Adapun Ade terjaring operasi tangkap tangan KPK pada 26 April 2022 karena menyuap petugas Badan Pemeriksa Keuangan. Ade divonis empat tahun penjara. Vonis tersebut lebih berat dibandingkan dengan tuntutan jaksa penuntut umum (JPU) KPK, yaitu tiga tahun penjara.
Ali mengatakan, pemeriksaan terhadap Tri oleh Dewas dan Inspektorat tidak terkait dengan transaksi Rp 300 miliar. Sebab, transaksi itu dilakukan Tri sebelum gabung KPK. Tri bergabung dengan KPK pada akhir 2018 hingga Februari 2023.
Akan tetapi, anggota Dewas KPK, Syamsuddin Haris, membantah bahwa Dewas pernah memeriksa Tri. Ia mengatakan, Tri belum sempat diperiksa Dewas karena sudah dikembalikan ke Polri. Namun, Tri sempat diperiksa oleh Inspektorat sebelum dikembalikan ke Polri. ”Kasusnya lupa, yang jelas bukan soal rekening Rp 300 miliar,” kata Syamsuddin.

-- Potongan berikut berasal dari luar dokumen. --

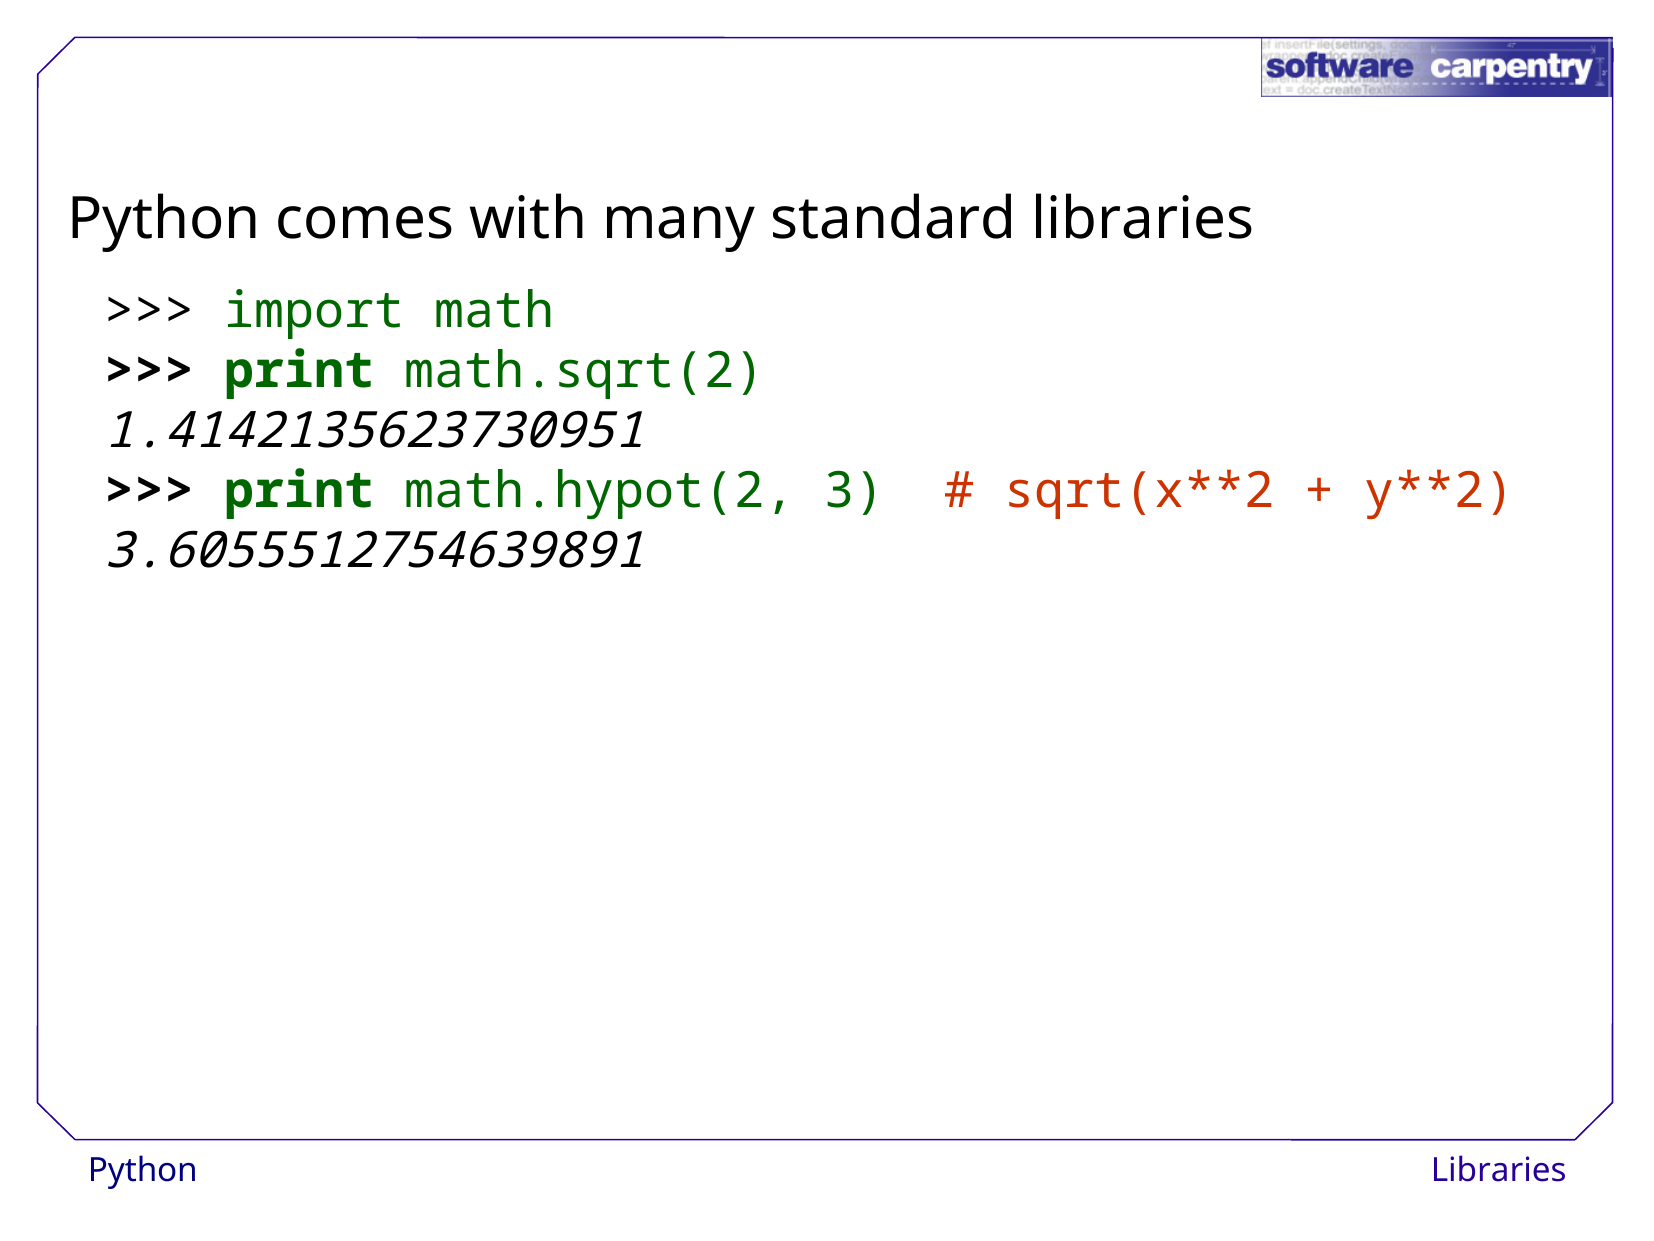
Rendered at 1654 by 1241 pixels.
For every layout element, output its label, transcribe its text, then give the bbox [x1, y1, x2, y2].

text_box >>> import math >>> print math.sqrt(2) 1.4142135623730951 >>> print math.hypot(2, 3) # sqrt(x**2 + y**2) 3.6055512754639891 [89, 270, 1517, 1084]
text_box Python comes with many standard libraries [52, 138, 1419, 259]
picture [1261, 39, 1613, 97]
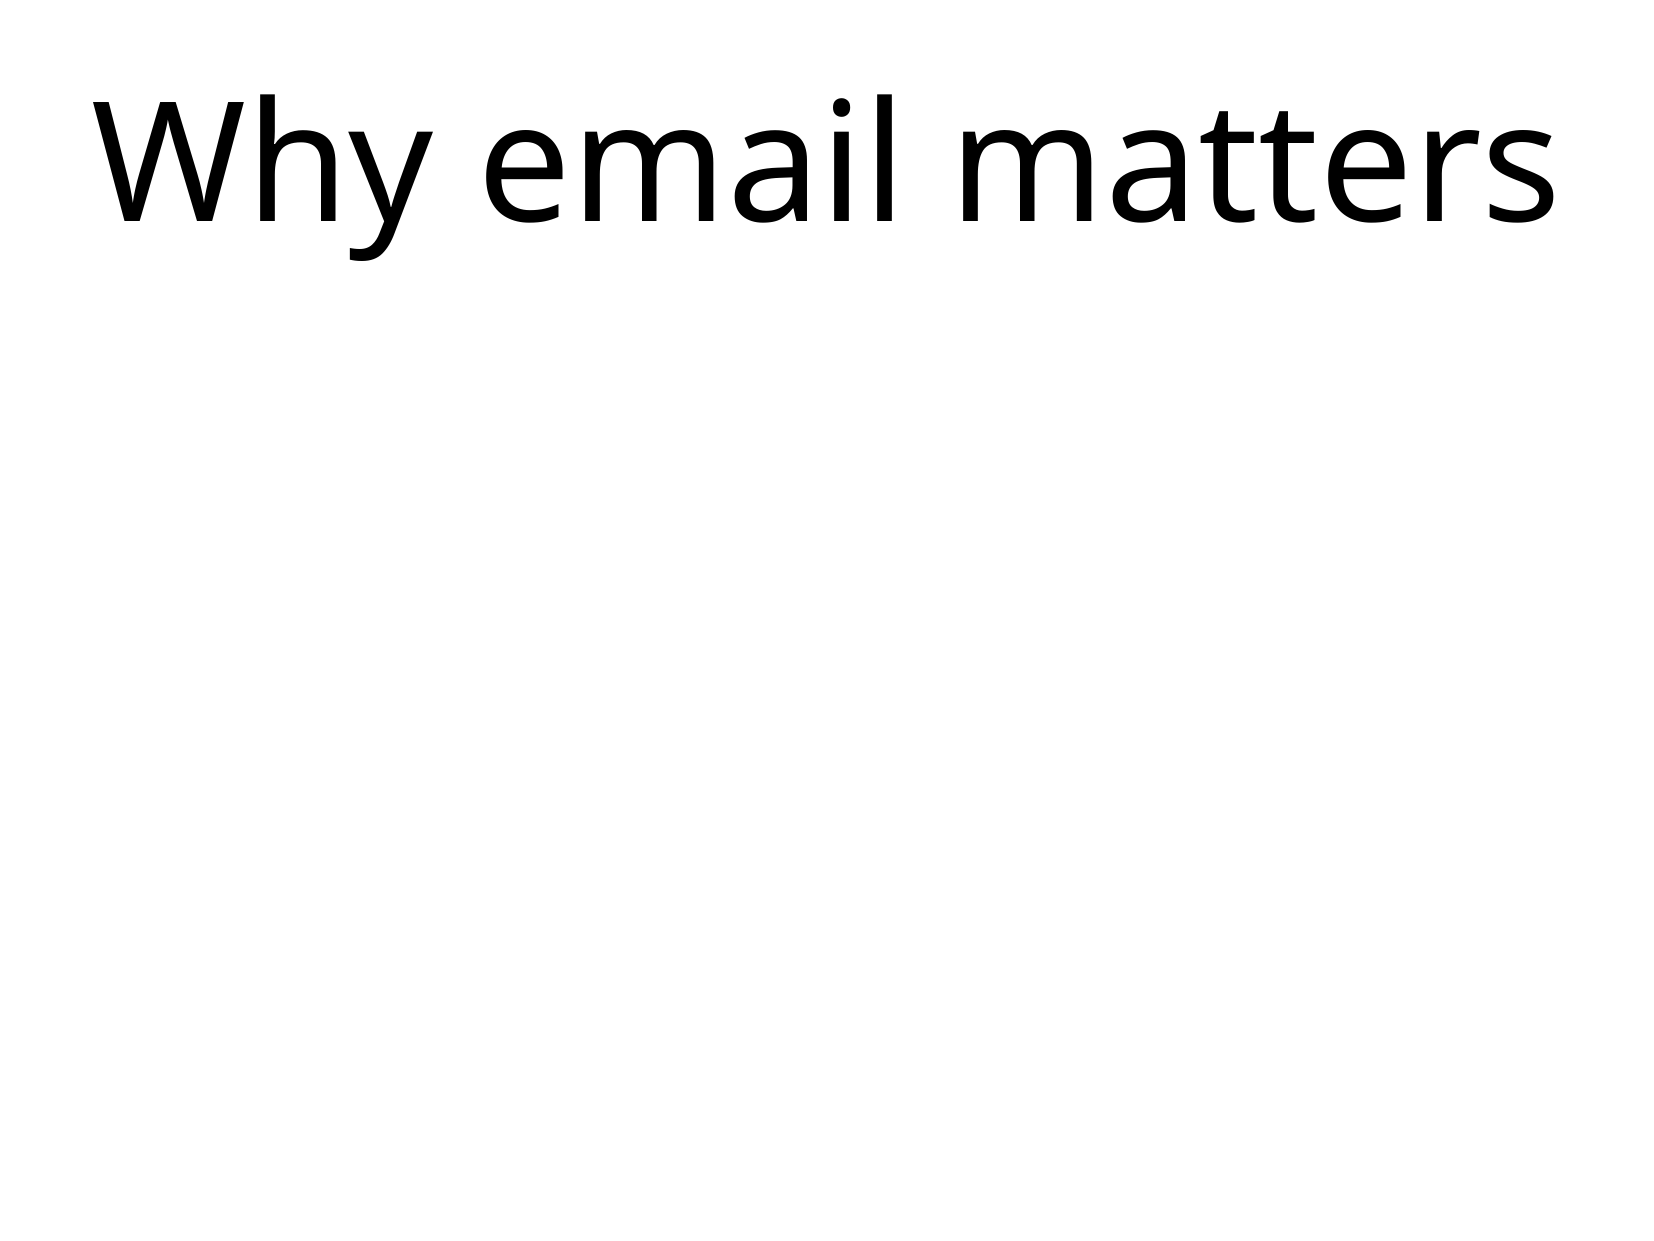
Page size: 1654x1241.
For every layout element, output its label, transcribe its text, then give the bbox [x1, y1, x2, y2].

text_box Why email matters [25, 35, 1628, 451]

Menurut pengamat kepolisian dari Institute for Security and Strategic Studies (ISESS), Bambang Rukminto, nominal Rp 300 miliar bukan jumlah yang sedikit bagi seorang aparatur sipil negara (ASN), bahkan ketika memiliki usaha sekalipun. Tri harus dapat menjelaskan sumber transaksi tersebut. Selain itu, ia juga perlu menjelaskan besaran pajak yang telah dibayar, ada atau tidaknya indikasi pencucian uang, serta penyalahgunaan wewenang.
”Makanya, Undang-Undang (UU) pembuktian terbalik itu memiliki urgensi untuk diterbitkan, untuk mengantisipasi hal-hal seperti ini,” ujar Bambang.
Ia menilai, mencuatnya dugaan transaksi mencurigakan Tri karena adanya pembiaran terhadap kontrol dan pengawasan internal. Polri dinilai lemah memenuhi kedua unsur tersebut. Jika pun ada, kerap muncul konflik kepentingan karena pengawas merupakan bagian dari pelanggar.
Kondisi serupa dapat terjadi pada anggota Polri lainnya, termasuk anggota KPK yang berasal dari kepolisian. Hal itu merupakan fenomena gunung es. ”Kalau mau ditelisik, oknum-oknum seperti itu sangat banyak. Problemnya, siapa yang mau menelisik bila kewenangan penyidikan yang diberikan negara hanya pada kepolisian,” kata Bambang.
Bambang menambahkan, pemeriksaan terhadap Tri perlu melibatkan pihak lain guna menjaga obyektivitas penyidikan. Polri dapat menggandeng Dewan Pengawas KPK, Pusat Pelaporan dan Analisis Transaksi Keuangan (PPATK), dan Komisi Kepolisian Nasional (Kompolnas).
Setelah kasus ini, idealnya perlu ada pemeriksaan komprehensif dan berkala. Namun, saat ini masalahnya ada pada siapa yang akan memeriksa dan kemauan diperiksa ketika tak ada UU yang mengatur.
Rekening gendut
Berkaca pada kasus-kasus rekening ”gendut” di tubuh Polri, kebanyakan masalah itu tak diusut tuntas. Selama tak ada perubahan regulasi, sistem kontrol, dan pengawasan, kasus serupa pasti akan terulang lagi.
”Apalagi bila publik sudah mulai apatis untuk melakukan pengawasan pada perilaku personel aparat penegak hukum. Apatisme itu didasari karena tidak adanya tindakan maupun sanksi yang tegas bagi pelanggaran etik semacam itu,” ujar Bambang.
Sebelumnya, Kepala Kepolisian Negara Republik Indonesia Jenderal Listyo Sigit Prabowo menyatakan akan memproses Tri jika ditemukan pelanggaran (Kompas.id, 5/7/2023).